Ted Simons: I was wondering if that cat would ever show up again.
Jana Bommersbach: ominous black cat. The children -- it's a great, big, huge illustration at the beginning of the book, the kids are, oh, my goodness, that cat looks so mean and she's licking her lips. She's after the squirrel! He captured the essence not only what the words were but what the feeling of that book was.
Jana Bommersbach: sometimes play rights and screenwriters, sometimes they are happy, sometimes it builds and grows, sometimes you're not so happy. When you saw the illustrations, was it a whole new story? Was it what you wrote?

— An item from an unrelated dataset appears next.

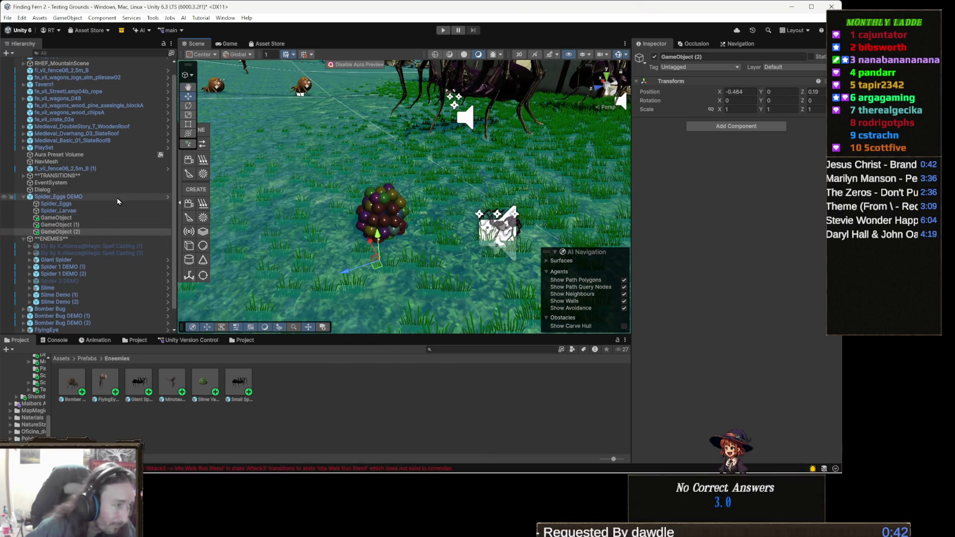
- Assign the three empty child points to the Spawner's Spawn Points list
left_click(57, 197)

Jana Bommersbach: I understood the story better when I saw -- I thought the illustrator did such a magnificent job I understood the story better. I liked the story more. I thought the story just came alive. He gave total personality to my characters that more than you can ever do with words. There's one scene where my dad and mom are in the book, so my dad is spraying the black cat and the squirrel says I knew they didn't like the cat either because I saw Rudy spraying the cat. He has the little squirrel on her back laughing like crazy. It's one of those tiny touches you think --
Ted Simons: Even as an adult I'm going, which is the -- oh, that must be the boy squirrel because he looks timid. You're caught up in the illustrations. Are you going to write another children's book?
Jana Bommersbach: I am. Another true story. I have this tendency of liking true stories and making them into books. So I have a story called a bear that nobody wanted. It's based on a true story, so when they asked me my next book next time I'll bring in a big, old bear. This guy is so cute. Outrageous.

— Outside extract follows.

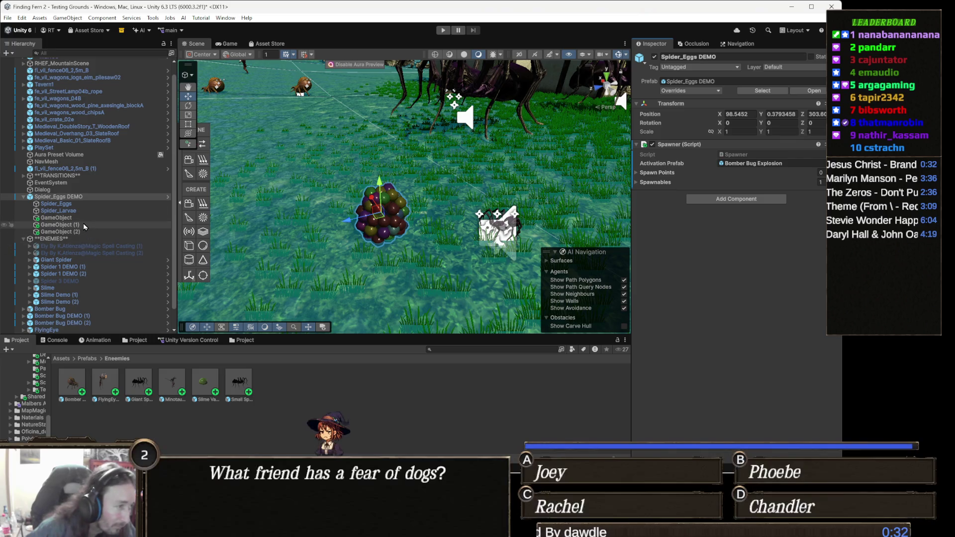
left_click(56, 218)
left_click(74, 231, "shift")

Ted Simons: I gotta mention, it's actually a blush from Rose Mofford on the back of the book.
Jana Bommersbach: Rose Mofford endorsed this book. She was delightful. Terry Goddard said nice things about this book. Ellen Dean, the editor of a screen actors guild program, to bring actors and authors into schools to read to children. I'm now part of this. This has opened up a whole new life for me. I'm now volunteering regularly at capital school reading to children in the library, being involved in going to schools and seeing children. Eileen Bailey, has a thing called kids read which gives free books to needy children, she bought of my books to pass out to children, which was just -- a wonderful thing.
so nice to know it makes someone happy. You write about a murderer, you don't know who will respond and how. You write a book about a squirrel sending her babies out into the world -- how did mom and dad feel about it?
Jana Bommersbach: My dad has since passed away, but my mother is over the moon. Of all the things I have done in my life I think she thinks this is the best.
Ted Simons: product placement. Gotta love it. The squirrels are fantastic. Congratulations.
Jana Bommersbach: thank you.
Ted Simons: And that is it for now. I'm Ted Simons. Thank you so much for joining us. You have a great evening.